NBC News reported Thursday, citing a "senior security official," that three leaders of ISIS were, in fact, killed in a US air strike in Mosul. These reportedly included Abu Hajar Al-Sufi, a top aide to Abu Bakr al-Baghdadi. The Iraqi Defense Ministry issued a statement confirming the kill.
Washington will follow up the work at the NATO summit with intensive efforts to mobilize support for the campaign against ISIS among the Mideast regimes, some of which, like the US itself, have longstanding ties to the Islamic fundamentalist group, backing it in its attacks on the Syrian government of President Bashar al-Assad.
Kerry will visit the Persian Gulf for talks with Saudi Arabia, the United Arab Emirates and Qatar, with a stopover in Jordan as well. Hagel will visit Turkey, following up on the private meeting between Obama and Turkish President-Elect Erdogan at the NATO summit. These discussions will likely focus heavily on the situation in Syria, since Jordan and Turkey have been the main routes for arms supplies to the "rebels," including ISIS, fighting the Assad regime, and the location for CIA training of anti-Assad fighters.
Complicating these talks will be the tacit US cooperation with Iran in the counteroffensive by Iraqi government forces against ISIS positions in northern Iraq. The town of Amerli was retaken last week in a joint operation by Kurdish troops, Iraqi government troops, and Iranian-backed Shiite militias, while US warplanes provided air cover and struck ISIS positions.
The BBC reported Friday that Ayatollah Khamenei, Iran's top clerical official, has authorized military collaboration between Iranian commanders and US, Iraqi and Kurdish forces fighting ISIS.
While Iran's foreign ministry officially denied the report, the subject is known to have come up in the ongoing talks in Geneva between Iran and the so-called P5+1 (the five permanent members of the UN Security Council plus Germany) over Iran's nuclear program.
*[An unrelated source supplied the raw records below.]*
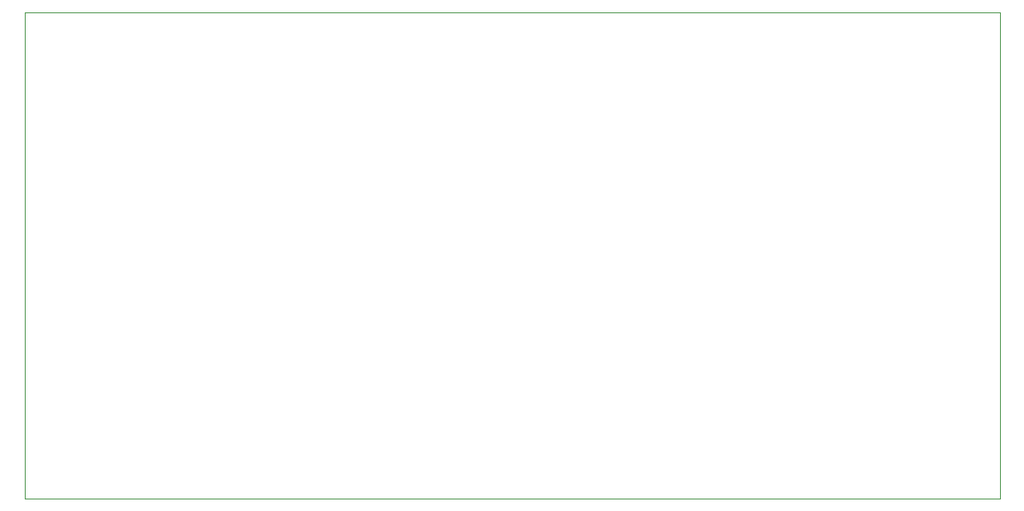
<source format=gbr>
%TF.GenerationSoftware,KiCad,Pcbnew,9.0.7*%
%TF.CreationDate,2026-01-09T15:07:01-08:00*%
%TF.ProjectId,W5500_LX9_AD9957_sramv2_gps,57353530-305f-44c5-9839-5f4144393935,rev?*%
%TF.SameCoordinates,Original*%
%TF.FileFunction,Profile,NP*%
%FSLAX46Y46*%
G04 Gerber Fmt 4.6, Leading zero omitted, Abs format (unit mm)*
G04 Created by KiCad (PCBNEW 9.0.7) date 2026-01-09 15:07:01*
%MOMM*%
%LPD*%
G01*
G04 APERTURE LIST*
%TA.AperFunction,Profile*%
%ADD10C,0.050000*%
%TD*%
G04 APERTURE END LIST*
D10*
X98601100Y-129903600D02*
X198401100Y-129903600D01*
X198401100Y-129903600D02*
X198401100Y-80103600D01*
X198401100Y-80103600D02*
X98601100Y-80103600D01*
X98601100Y-80103600D02*
X98601100Y-129903600D01*
M02*

</source>
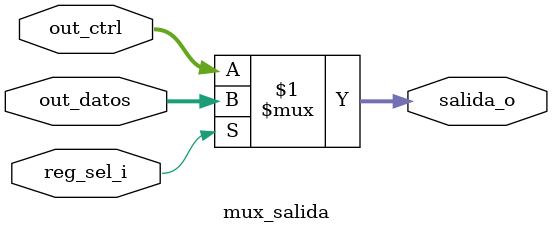
<source format=sv>
`timescale 1ns / 1ps

module mux_salida (                               
    input    logic  [ 31 : 0 ]     out_ctrl,          // primera entrada del mux   
    input    logic  [ 31 : 0 ]     out_datos,         // segunda entrada del mux
    input    logic                 reg_sel_i,         // selector del mux
    output   logic  [ 31 : 0 ]     salida_o);         // salida del mux

//Implementa el funcionamiento del mux
    assign salida_o = reg_sel_i ? out_datos : out_ctrl;
    
endmodule

</source>
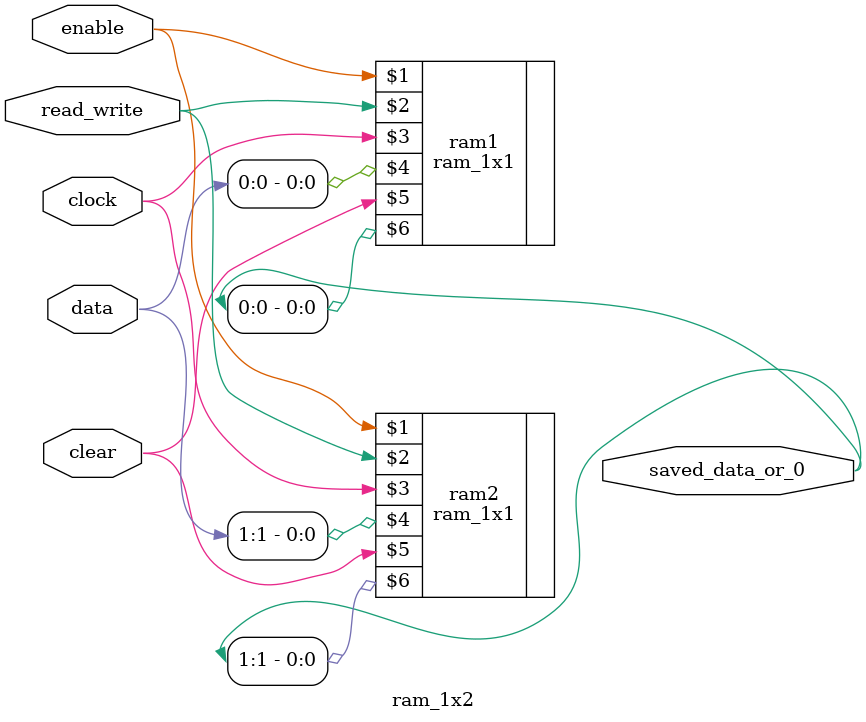
<source format=v>

`ifndef RAM_1X2_V
`define RAM_1X2_V

`include "RAM_1x1.v"

module ram_1x2 (input enable, input read_write, input clock, input [1:0] data, input clear, output [1:0] saved_data_or_0);

    ram_1x1 ram1(enable, read_write, clock, data[0], clear, saved_data_or_0[0]);
    ram_1x1 ram2(enable, read_write, clock, data[1], clear, saved_data_or_0[1]);

endmodule

`endif
</source>
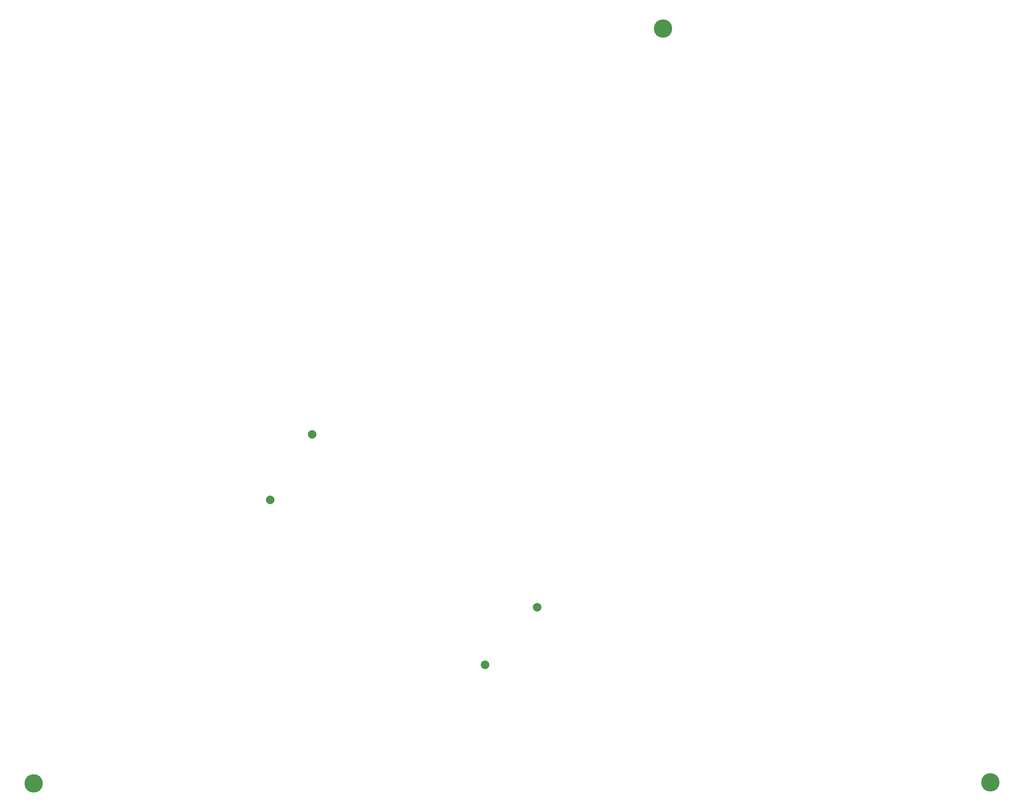
<source format=gbr>
%TF.GenerationSoftware,KiCad,Pcbnew,8.0.0*%
%TF.CreationDate,2024-03-07T18:38:24+01:00*%
%TF.ProjectId,PDU FT24,50445520-4654-4323-942e-6b696361645f,rev?*%
%TF.SameCoordinates,Original*%
%TF.FileFunction,NonPlated,1,4,NPTH,Drill*%
%TF.FilePolarity,Positive*%
%FSLAX46Y46*%
G04 Gerber Fmt 4.6, Leading zero omitted, Abs format (unit mm)*
G04 Created by KiCad (PCBNEW 8.0.0) date 2024-03-07 18:38:24*
%MOMM*%
%LPD*%
G01*
G04 APERTURE LIST*
%TA.AperFunction,ComponentDrill*%
%ADD10C,2.000000*%
%TD*%
%TA.AperFunction,ComponentDrill*%
%ADD11C,4.300000*%
%TD*%
G04 APERTURE END LIST*
D10*
%TO.C,J2*%
X136343143Y-158245708D03*
X146171695Y-142972870D03*
X186641744Y-196841182D03*
X198850356Y-183394629D03*
D11*
%TO.C,H2*%
X80967378Y-224661557D03*
%TO.C,H1*%
X228265696Y-47953087D03*
%TO.C,H3*%
X304938392Y-224383918D03*
M02*

</source>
These talks are to resume September 18 in New York City.
General Qasem Soleimani, commander of the Quds Force, the overseas unit of the Iranian Revolutionary Guards, has been photographed several times recently in Iraq, engaged in advising the Iraqi government and Shiite militias on military preparations against ISIS.
The Sunni-ruled Arab states such as Saudi Arabia, Qatar and Bahrain, as well as Israel, are vehemently opposed to Iran's Shiite clerical regime and to Iran's increasingly close relations with the Shiite-led government in Baghdad, as well as its alliance with the Assad regime in Syria and the Shiite Hezbollah militia in Lebanon.
American imperialism has stoked up religious and ethnic conflicts throughout the Middle East, particularly after its invasion and occupation of Iraq in 2003 brought a Shiite puppet regime to power and touched off a Sunni-Shiite civil war in the country.
Meanwhile, in an announcement that underscores the imperialist interests that underlie the decades of American and Western intervention in the Middle East, British-owned BP said Thursday that it had reached agreement with the Iraqi government to extend its lease on the enormous Rumaila oil field, the second-largest in the world. Its deal to lift oil from Rumaila was extended by five years, to 2034.